Fluorescent nanodiamonds as quantum bio-molecular probes for live cell imaging and sensing

Towards super-resolution imaging in quantum physics and life sciences

Project leader: A. Radenovic (EPFL)

Team: B. Rothen-Rutishauser, A. Fink, M. Mayer, F. Stellacci, S. Vanni

Fluorescent nanodiamonds (FNDs) are carbon-based nanoscale particles which are currently on the focus of the scientific community due to their biocompatibility and unique properties for sensing and imaging. Multiple studies have shown in the last years the potential of FNDs for the study of cell dynamics at the moleculer level via single particle tracking (SPT). This project seeks to develop an optical detection technology based on the exceptional sensing capabilities of negatively charged Nitrogen-Vacancy (NV) color centers in diamond. The NV center represents one of the most sensitive magnetic, electric and temperature field probes at sub-100-nm distances at room temperature, which makes it an ideal candidate for imaging and probing the inner cellular environment.

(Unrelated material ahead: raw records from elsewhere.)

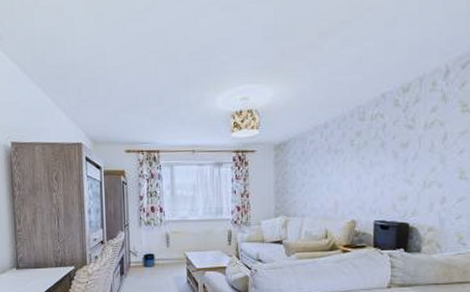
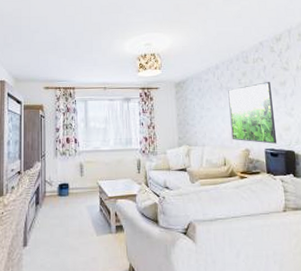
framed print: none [337,143,390,215] -> present [228,82,277,144]

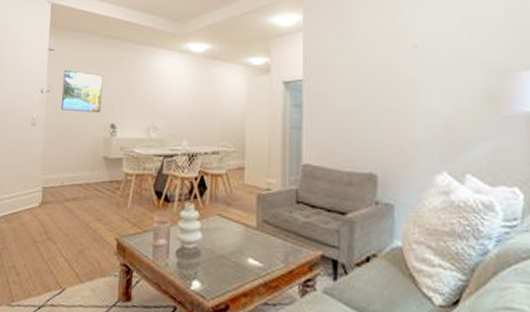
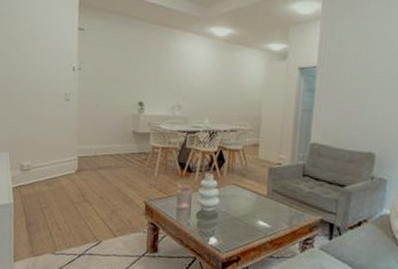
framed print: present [60,70,103,113] -> none [92,49,131,91]

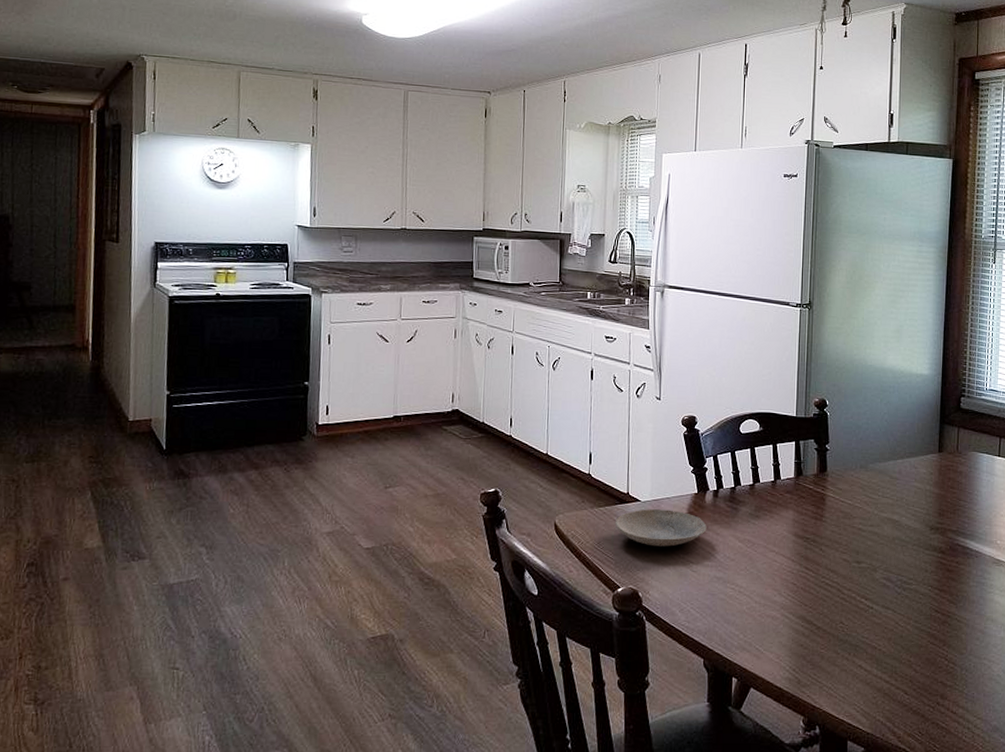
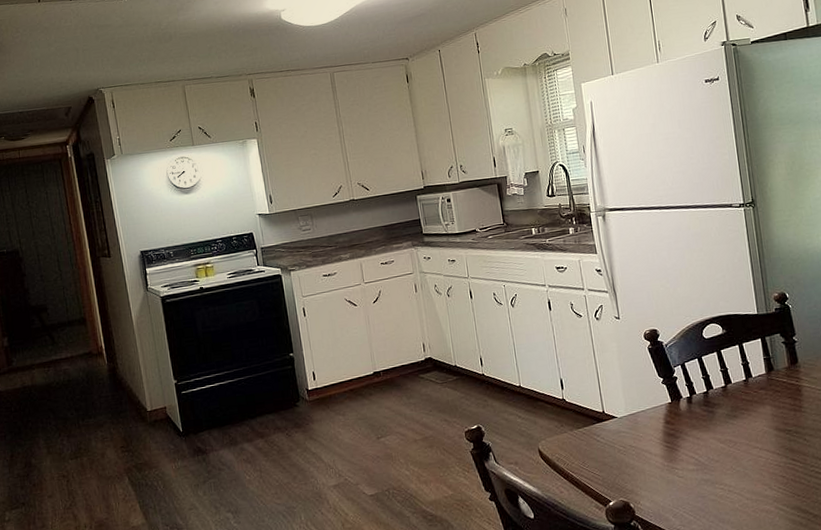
plate: present [614,509,707,547] -> none [595,421,686,459]

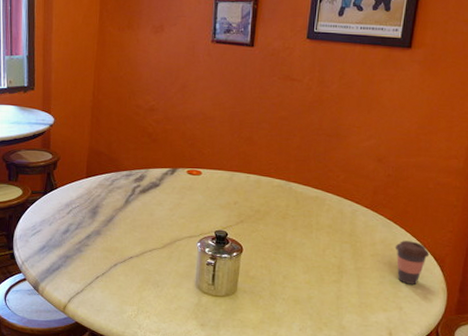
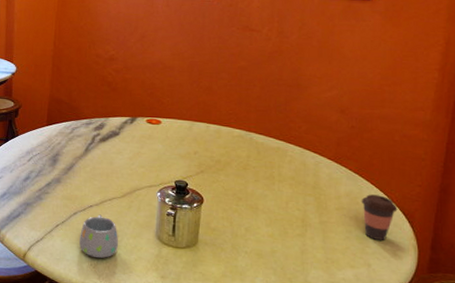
mug: none [120,265,159,309] -> present [79,214,119,259]

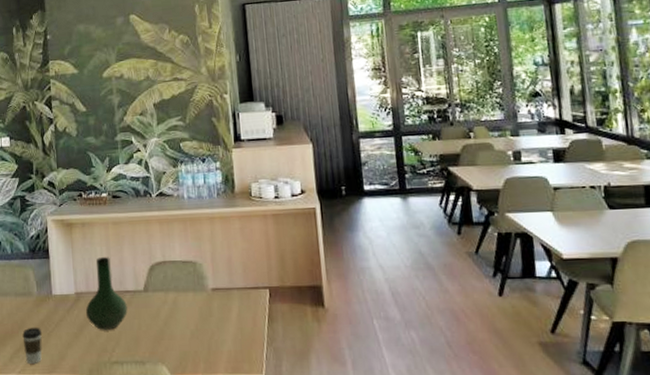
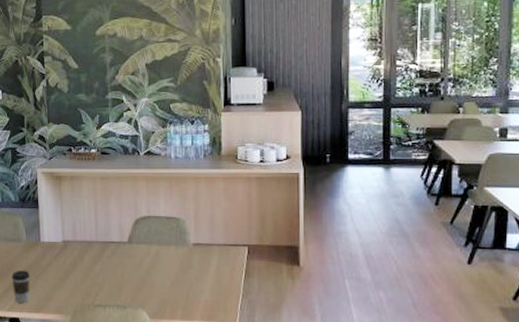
vase: present [85,257,127,330] -> none [71,210,112,276]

In addition to its remarkable sensing capabilities, NV fluorescence is extremely bright and photostable and can be deterministically modulated through microwave manipulation of its spin-triplet ground state, which allows for a new kind of super-resolution imaging technique with low excitation power. The outcome of this project has the potential to open a new gate for nanoscale sensing and metrology in areas ranging from quantum physics to life sciences, as it links diamond photonics to single molecule trap and scanning in the vicinity of, or even inside, living cells.